- [DATA RECORDS]:

Segment Open

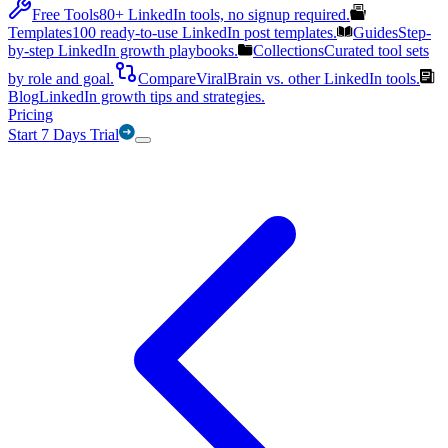
Free Tools
80+ LinkedIn tools, no signup required.
Templates
100 ready-to-use LinkedIn post templates.
Guides
Step-
by-step LinkedIn growth playbooks.
Collections
Curated tool sets
by role and goal.
Compare
ViralBrain vs. other LinkedIn tools.
Blog
LinkedIn growth tips and strategies.
Pricing
Start 7 Days Trial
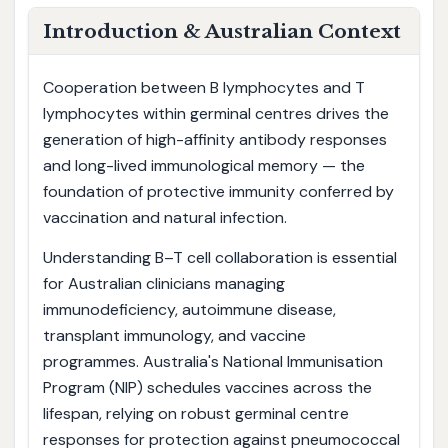
Introduction & Australian Context
Cooperation between B lymphocytes and T
lymphocytes within germinal centres drives the
generation of high-affinity antibody responses
and long-lived immunological memory — the
foundation of protective immunity conferred by
vaccination and natural infection.
Understanding B–T cell collaboration is essential
for Australian clinicians managing
immunodeficiency, autoimmune disease,
transplant immunology, and vaccine
programmes. Australia's National Immunisation
Program (NIP) schedules vaccines across the
lifespan, relying on robust germinal centre
responses for protection against pneumococcal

Segment Closed

Return all lines from the material that contain "responses".

- [RESPONSE TO THE TASK]:
generation of high-affinity antibody responses
responses for protection against pneumococcal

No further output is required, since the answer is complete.